There were a number of other high-profile attacks on journalists and media outlets in 2013. In January, Nixon Solórzano Bernales, a television host at Channel 25 in the northern Cajamarca region, was stabbed by an assailant who Solórzano had accused of involvement in a domestic violence case. In May in the province of Chiclayo, journalist Jorge Moncada Mino, editor of the daily El Ciclón and director of Radio Kaliente, was attacked by two unknown assailants. In July, an explosive device was detonated at the door of Radio Tropicana in the Junín region. Earlier that week, a journalist at the station had during one of his programs discussed an alleged violation of labor regulations by the administration of a local municipality. And in December, attackers detonated an explosive at the home of Edvan Ríos Chanca, a journalist who frequently reported on alleged corruption in the regional government in Junín.

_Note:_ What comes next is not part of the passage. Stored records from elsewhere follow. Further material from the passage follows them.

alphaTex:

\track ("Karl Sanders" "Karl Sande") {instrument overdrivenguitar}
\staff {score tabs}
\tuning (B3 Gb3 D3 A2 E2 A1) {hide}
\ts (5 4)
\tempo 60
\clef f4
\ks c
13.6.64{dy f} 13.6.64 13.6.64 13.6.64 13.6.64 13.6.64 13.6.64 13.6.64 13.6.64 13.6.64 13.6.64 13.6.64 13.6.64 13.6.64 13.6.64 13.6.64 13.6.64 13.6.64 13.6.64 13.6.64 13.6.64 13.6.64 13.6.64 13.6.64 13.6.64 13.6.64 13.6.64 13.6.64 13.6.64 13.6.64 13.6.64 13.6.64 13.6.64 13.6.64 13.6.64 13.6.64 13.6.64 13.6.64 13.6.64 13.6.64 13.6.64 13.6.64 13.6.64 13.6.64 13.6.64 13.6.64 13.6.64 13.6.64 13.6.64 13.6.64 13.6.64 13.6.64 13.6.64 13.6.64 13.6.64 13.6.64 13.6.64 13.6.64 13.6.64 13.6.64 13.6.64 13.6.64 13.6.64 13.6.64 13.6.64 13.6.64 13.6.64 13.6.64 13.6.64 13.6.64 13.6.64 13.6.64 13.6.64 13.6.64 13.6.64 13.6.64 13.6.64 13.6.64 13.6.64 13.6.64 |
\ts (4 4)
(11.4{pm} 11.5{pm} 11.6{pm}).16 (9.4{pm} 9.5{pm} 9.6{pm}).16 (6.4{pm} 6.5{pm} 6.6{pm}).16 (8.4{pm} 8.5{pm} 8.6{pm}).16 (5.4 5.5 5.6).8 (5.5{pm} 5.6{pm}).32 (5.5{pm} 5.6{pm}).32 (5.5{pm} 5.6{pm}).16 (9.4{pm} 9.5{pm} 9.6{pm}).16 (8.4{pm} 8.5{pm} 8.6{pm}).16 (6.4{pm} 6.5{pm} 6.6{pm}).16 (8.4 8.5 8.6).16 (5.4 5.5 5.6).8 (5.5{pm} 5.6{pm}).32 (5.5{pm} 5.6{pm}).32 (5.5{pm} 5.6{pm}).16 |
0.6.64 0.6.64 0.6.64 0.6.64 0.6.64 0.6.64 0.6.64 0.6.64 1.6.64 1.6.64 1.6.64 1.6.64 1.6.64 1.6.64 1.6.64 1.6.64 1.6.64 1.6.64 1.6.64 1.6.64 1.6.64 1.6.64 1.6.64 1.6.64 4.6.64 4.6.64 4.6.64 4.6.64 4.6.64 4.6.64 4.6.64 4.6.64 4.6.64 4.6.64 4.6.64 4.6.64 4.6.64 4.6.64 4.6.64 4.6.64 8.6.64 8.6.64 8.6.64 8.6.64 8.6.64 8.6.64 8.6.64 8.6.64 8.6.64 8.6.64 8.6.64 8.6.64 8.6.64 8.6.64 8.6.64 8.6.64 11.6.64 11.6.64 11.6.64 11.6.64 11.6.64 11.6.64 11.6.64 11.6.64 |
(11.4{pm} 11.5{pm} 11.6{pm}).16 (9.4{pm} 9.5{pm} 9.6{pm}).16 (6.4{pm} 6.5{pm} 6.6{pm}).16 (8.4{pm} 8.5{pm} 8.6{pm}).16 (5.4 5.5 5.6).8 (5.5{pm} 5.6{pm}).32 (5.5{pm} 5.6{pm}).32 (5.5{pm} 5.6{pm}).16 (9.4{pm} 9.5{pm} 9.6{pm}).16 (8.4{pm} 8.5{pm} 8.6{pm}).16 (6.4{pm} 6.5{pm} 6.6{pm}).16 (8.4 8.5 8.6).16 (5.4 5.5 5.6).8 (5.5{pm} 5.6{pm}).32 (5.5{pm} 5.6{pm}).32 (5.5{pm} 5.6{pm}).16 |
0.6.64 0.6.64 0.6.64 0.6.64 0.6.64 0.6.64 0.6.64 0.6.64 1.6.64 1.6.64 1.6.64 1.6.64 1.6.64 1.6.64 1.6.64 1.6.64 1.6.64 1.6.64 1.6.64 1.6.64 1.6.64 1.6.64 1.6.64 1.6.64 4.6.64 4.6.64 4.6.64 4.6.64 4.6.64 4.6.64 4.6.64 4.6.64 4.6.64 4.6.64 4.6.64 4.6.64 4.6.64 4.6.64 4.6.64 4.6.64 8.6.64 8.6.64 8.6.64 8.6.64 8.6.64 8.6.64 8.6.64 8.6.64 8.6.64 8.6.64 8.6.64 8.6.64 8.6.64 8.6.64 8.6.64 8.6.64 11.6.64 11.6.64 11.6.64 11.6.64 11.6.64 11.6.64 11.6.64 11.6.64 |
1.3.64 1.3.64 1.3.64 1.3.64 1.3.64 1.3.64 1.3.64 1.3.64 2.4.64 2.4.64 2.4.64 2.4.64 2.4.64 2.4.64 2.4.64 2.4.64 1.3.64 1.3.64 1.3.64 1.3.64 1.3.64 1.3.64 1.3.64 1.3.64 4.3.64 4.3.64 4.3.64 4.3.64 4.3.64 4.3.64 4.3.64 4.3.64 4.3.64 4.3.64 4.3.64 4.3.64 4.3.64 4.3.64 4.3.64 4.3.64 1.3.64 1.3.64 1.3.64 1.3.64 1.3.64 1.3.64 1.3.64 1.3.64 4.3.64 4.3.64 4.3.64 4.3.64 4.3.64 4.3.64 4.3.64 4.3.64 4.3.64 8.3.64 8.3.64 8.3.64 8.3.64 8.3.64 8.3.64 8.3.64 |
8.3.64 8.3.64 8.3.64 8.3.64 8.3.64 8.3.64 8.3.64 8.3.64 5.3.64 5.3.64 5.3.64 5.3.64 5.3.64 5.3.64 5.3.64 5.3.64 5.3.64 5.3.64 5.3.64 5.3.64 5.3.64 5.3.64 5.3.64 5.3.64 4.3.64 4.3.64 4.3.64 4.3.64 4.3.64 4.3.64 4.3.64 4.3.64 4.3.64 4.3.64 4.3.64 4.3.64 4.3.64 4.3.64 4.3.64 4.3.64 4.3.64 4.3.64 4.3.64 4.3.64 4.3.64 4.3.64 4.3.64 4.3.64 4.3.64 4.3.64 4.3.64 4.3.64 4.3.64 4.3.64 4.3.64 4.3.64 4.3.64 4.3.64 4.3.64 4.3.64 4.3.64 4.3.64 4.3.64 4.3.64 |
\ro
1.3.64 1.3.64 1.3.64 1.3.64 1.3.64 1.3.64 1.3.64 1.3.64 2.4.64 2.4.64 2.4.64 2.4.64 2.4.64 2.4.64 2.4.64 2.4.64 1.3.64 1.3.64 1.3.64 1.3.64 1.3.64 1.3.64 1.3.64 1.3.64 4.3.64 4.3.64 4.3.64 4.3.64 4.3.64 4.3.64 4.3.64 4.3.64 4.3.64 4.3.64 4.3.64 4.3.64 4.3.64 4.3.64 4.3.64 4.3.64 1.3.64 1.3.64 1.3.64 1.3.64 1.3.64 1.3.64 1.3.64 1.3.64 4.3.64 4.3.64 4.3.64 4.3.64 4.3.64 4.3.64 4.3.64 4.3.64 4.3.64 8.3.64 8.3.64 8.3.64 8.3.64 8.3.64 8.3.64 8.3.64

There were also instances in which government officials threatened, harassed, or otherwise interfered with the work of journalists. In July, Fernando Valverde, a journalist who had reported on accusations of domestic violence against the mayor of the town of Llumpa in Áncash, received death threats that caused him to flee to Lima. The owner of Radio La Voz, in the Amazonas region, claimed that the station continued to be subjected to political reprisals by the armed forces for its reporting on a 2009 clash between soldiers and indigenous protesters, including being forced off the air for 14 months.

Impunity for perpetrators of attacks on journalists continues to be a problem. According to the Peruvian Press Council (CPP), the murders of 57 journalists between 1982 and 2011 remain unsolved. However, in a positive development, in August 2013 a magistrate on the National Criminal Court brought a case against Marco Antonio Rivero Huerta, mayor of the Comandante Noel de Casma district in Áncash, and five accomplices for the 2011 murder of journalist Pedro Flores Silva.

The government owns one television network and two radio stations, and operates the print news agency Andina. However, private outlets dominate the media industry, and the audience for state-run media is relatively small. Radio is an important news medium, especially in the countryside, and many incidents of harassment, intimidation, and censorship by media owners are related to radio coverage of local issues. The media corruption that was endemic during Alberto Fujimori's presidency in the 1990s continues to some extent, with journalists occasionally accepting bribes in exchange for slanted coverage.

In August 2013, Peru's largest media group, Grupo El Comercio, purchased a 54 percent stake in Empresa Periodistica Nacional S.A. (Epensa), which owns the dailies Ojo, Correo, El Bocón, and Ajá. The purchase gives Grupo El Comercio, already the largest media company in the country and the dominant player in the country's print media sector with the El Comercio newspaper, a 78 percent share of Peru's newspaper market. Press groups expressed concern that the purchase by Grupo El Comercio, which has been criticized for its politicized news coverage, will negatively affect the diversity of opinion in the country's media. In November, eight journalists, including the editor of La República, El Comercio's main rival, filed suit in the Constitutional Court to block the merger.

In 2013, 39 percent of Peruvians had access to the internet, with no reported government restrictions on users' activity. Web-based media content and social-media use have been steadily increasing in recent years, particularly in the urban areas.